Dr. Michael Egnor is, once again, trying to explain why evolution isn't important to medicine. This time he's responding to Mark Chu-Carroll's post on Tautology. In his latest post, Egnor continues to challenge the conventional wisdom that an understanding of evolution in general and natural selection in particular is essential to understanding and dealing with the phenomenon of bacterial resistance to antibiotics.
Here's his latest statement along those lines:
Mark, your dad's illness didn't happen because his doctor didn't know enough about random mutation and natural selection. Our battle against bacterial resistance to antibiotics depends on the study of the intricate molecular strategies bacteria use to fight antibiotics, and our development of new antibiotics is a process of designing drugs to counter the bacterial strategies. We use molecular biology, microbiology, and pharmacology. We understand that bacteria aren't killed by antibiotics that they're resistant to. We understand tautologies. Darwin isn't a big help here.
Thus far, Dr. Egnor has only discussed the phenomenon of bacterial resistance in general. I'm going to present a pair of real, specific, and relatively recent scenarios where I think an understanding of evolution by natural selection has played an important role in public health debates involving appropriate uses of specific antibiotics. My question - and challenge - to Dr. Egnor is this: can you explain why an understanding of evolution by natural selection was really not important in these specific cases? If you cannot, can you please explain why you still believe that an understanding of evolution by natural selection is irrelevant to medicine?
The first case is one that I wrote about back in 2005. I just reposted the material over to this blog if you want to read about the case in detail. If you don't, here's the Cliff Notes version:
There were a couple of antibiotics (fluoroquinolones) that were being used to treat E. coli infections in poultry. Due to the logistical difficulties involved in treating individual birds under typical farming conditions, the antibiotics were administered by adding them to the water supply for the birds, and giving them to the entire flock. The FDA became concerned about the effect that this treatment method would have on another bacteria - Campylobacter. Campylobacter does not make birds sick, but it can make people sick. Specific mutations have been identified in Campylobacter that can make the bacteria resistant to fluoroquinolones, and other studies have shown that those mutations do not make the bacteria that have them less fit when fluoroquinolones are absent.
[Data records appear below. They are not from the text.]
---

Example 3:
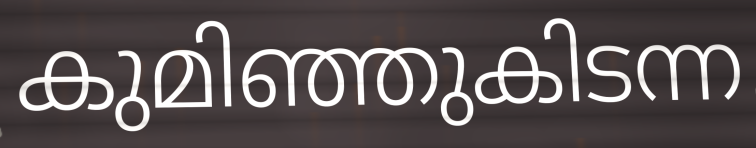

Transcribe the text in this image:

കുമിഞ്ഞുകിടന്ന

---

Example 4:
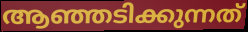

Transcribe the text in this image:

ആഞ്ഞടിക്കുന്നത്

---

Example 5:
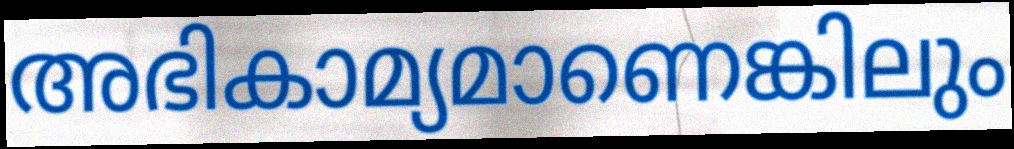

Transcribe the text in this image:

അഭികാമ്യമാണെങ്കിലും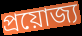
প্রয়োজ্য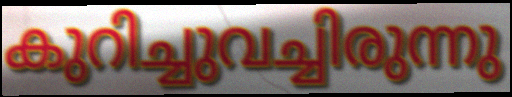
കുറിച്ചുവച്ചിരുന്നുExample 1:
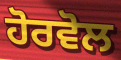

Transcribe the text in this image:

ਹੋਰਵੋਲ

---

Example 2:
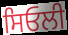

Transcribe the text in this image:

ਸਿਓਲੀ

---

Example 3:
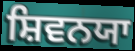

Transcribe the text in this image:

ਸ਼ਿਵਨਯਾ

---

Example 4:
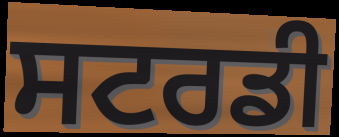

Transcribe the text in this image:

ਸਟਰਡੀ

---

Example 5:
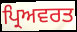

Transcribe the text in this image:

ਪ੍ਰਿਅਵਰਤ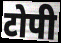
टोपी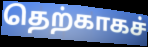
தெற்காகச்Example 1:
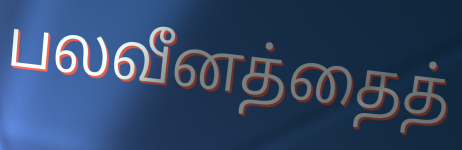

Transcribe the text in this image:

பலவீனத்தைத்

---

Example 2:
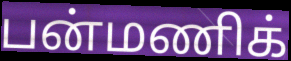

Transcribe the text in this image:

பன்மணிக்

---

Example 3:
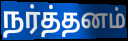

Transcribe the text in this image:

நர்த்தனம்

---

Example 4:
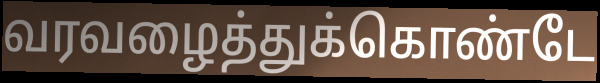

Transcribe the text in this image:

வரவழைத்துக்கொண்டே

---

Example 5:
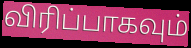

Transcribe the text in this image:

விரிப்பாகவும்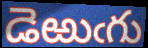
డెఱుఁగు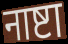
नाष्टा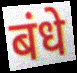
बंधे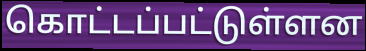
கொட்டப்பட்டுள்ளன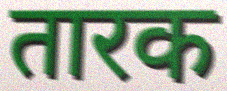
तारकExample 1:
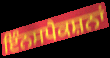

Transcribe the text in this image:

ਇੰਨਸਪੈਕਸ਼ਨਾਂ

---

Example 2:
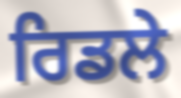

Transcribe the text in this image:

ਰਿਡਲੇ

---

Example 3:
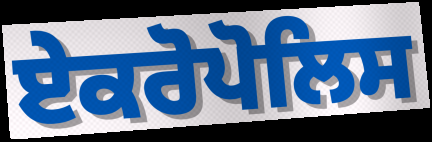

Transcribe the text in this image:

ਏਕਰੋਪੋਲਿਸ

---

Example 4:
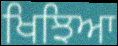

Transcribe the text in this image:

ਖਿਝਿਆ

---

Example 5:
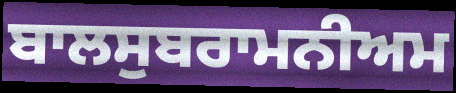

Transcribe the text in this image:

ਬਾਲਸੁਬਰਾਮਨੀਅਮ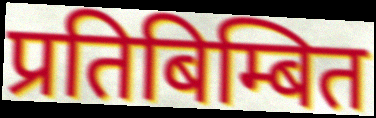
प्रतिबिम्बित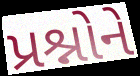
પ્રશ્નોને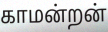
காமன்றன்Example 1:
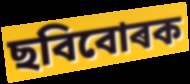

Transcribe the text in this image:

ছবিবোৰক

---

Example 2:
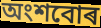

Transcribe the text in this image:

অংশবোৰ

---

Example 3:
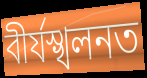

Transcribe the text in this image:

বীৰ্যস্খলনত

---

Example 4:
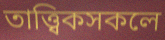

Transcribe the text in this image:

তাত্ত্বিকসকলে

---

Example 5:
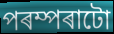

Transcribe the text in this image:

পৰম্পৰাটো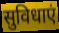
सुविधाएंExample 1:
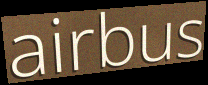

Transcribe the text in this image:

airbus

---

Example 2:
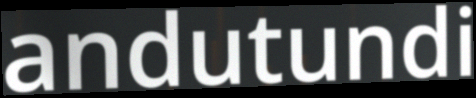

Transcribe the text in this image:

andutundi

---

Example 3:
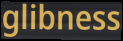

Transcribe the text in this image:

glibness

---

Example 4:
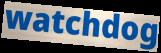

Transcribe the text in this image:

watchdog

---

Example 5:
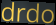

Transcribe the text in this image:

drdo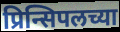
प्रिन्सिपलच्या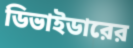
ডিভাইডারের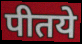
पीतयेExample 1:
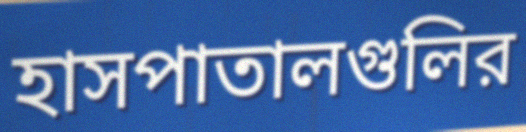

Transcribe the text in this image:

হাসপাতালগুলির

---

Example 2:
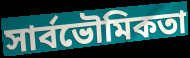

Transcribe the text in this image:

সার্বভৌমিকতা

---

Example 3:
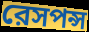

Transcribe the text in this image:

রেসপন্স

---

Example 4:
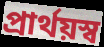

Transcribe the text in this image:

প্রার্থয়স্ব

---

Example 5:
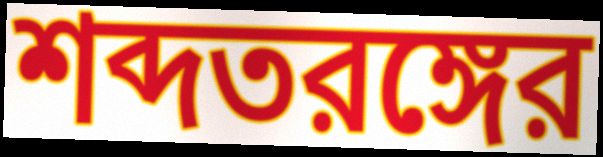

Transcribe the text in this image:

শব্দতরঙ্গের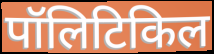
पॉलिटिकिलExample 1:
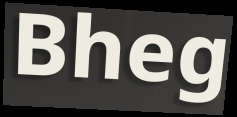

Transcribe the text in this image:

Bheg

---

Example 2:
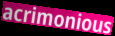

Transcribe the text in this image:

acrimonious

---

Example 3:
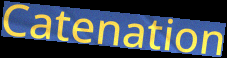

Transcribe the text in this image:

Catenation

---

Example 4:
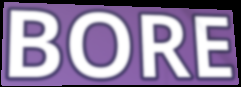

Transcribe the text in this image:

BORE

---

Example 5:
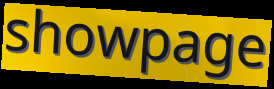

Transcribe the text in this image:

showpage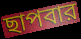
ছাপবার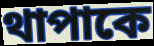
থাপাকেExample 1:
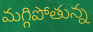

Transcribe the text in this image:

మగ్గిపోతున్న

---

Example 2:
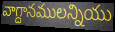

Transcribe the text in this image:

వాగ్దానములన్నియు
The FDA believed (correctly) that adding those antibiotics to poultry water supplies acted as a selective pressure that favored antibiotic-resistant strains of Campylobacter, and, because the same class of antibiotic is used to treat Campylobacter infections in humans, ordered that the drugs be removed from the market.
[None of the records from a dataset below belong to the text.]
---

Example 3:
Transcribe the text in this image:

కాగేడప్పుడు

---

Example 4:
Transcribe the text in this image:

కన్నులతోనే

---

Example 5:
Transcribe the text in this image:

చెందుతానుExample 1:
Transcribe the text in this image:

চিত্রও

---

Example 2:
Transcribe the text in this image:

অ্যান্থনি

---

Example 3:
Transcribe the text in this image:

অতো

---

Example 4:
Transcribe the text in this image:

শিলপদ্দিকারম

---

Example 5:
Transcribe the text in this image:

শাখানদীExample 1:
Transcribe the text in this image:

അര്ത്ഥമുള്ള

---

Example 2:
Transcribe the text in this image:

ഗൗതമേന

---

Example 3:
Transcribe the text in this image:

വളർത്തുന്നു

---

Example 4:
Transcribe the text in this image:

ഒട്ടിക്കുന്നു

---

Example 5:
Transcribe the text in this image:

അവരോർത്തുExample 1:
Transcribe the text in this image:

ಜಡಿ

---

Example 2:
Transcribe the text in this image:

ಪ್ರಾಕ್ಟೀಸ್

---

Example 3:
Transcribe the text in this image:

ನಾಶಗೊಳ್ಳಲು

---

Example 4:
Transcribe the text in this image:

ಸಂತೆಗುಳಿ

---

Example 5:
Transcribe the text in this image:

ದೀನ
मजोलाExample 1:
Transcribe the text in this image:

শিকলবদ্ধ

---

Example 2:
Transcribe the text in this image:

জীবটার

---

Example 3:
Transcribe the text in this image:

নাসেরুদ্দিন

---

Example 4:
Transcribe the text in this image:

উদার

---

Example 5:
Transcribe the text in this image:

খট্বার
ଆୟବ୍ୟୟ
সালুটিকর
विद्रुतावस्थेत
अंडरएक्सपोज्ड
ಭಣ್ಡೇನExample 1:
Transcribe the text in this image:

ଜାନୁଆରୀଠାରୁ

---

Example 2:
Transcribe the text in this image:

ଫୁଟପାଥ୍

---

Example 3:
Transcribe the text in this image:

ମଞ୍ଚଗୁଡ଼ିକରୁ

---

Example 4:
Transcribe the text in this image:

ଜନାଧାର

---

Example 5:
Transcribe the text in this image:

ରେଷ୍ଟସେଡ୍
I'm having a hard time seeing how that series of events could reasonably be described as anything other than an application of our understanding of evolution by natural selection to a potential public health problem. Dr Egnor, do you have an alternative explanation?
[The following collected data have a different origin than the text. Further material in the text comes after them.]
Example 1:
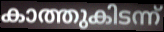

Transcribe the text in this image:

കാത്തുകിടന്ന്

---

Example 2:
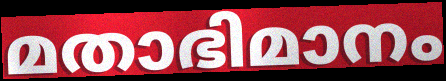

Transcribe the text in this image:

മതാഭിമാനം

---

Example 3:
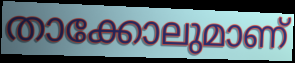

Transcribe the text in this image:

താക്കോലുമാണ്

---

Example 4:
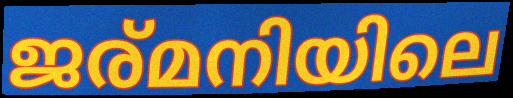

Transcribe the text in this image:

ജര്മനിയിലെ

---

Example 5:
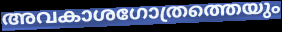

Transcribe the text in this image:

അവകാശഗോത്രത്തെയുംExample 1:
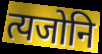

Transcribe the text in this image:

त्यजोनि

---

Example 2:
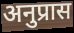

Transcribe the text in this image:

अनुप्रास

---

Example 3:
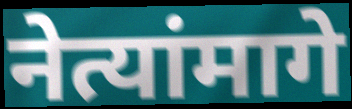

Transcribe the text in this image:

नेत्यांमागे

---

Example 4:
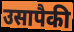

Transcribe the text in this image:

उसापैकी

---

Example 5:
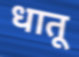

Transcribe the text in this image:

धातूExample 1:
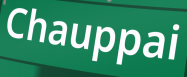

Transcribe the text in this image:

Chauppai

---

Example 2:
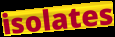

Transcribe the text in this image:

isolates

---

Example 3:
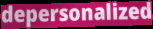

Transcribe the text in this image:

depersonalized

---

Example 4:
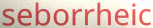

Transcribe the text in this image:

seborrheic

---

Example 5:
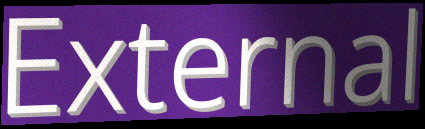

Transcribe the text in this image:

External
The second case is more recent, and has been discussed at length here at Scienceblogs. This one involves the pending approval by the FDA of a veterinary usage of cefquinome to treat respiratory disease in cattle. A number of groups, including the AMA and some of the folks at the FDA's human medicine side, are arguing very strongly against this approval. Why? Because cefquinome is a 4th-generation antibiotic that is used to treat drug-resistant bacterial illnesses in humans. A good bit is known about how resistance to these antibiotics evolves, and the AMA (et al.) are very concerned that administering the drug to cattle will create more environments where the evolution of resistance to cefquinome is selectively favored.
Again, to me this looks like a very clear, and very simple, application of the principle of evolution via natural selection to public health. I was under the impression that public health is part of the medical field - but maybe I'm just being fooled by all the public health departments at med schools. Any thoughts, Dr. Egnor?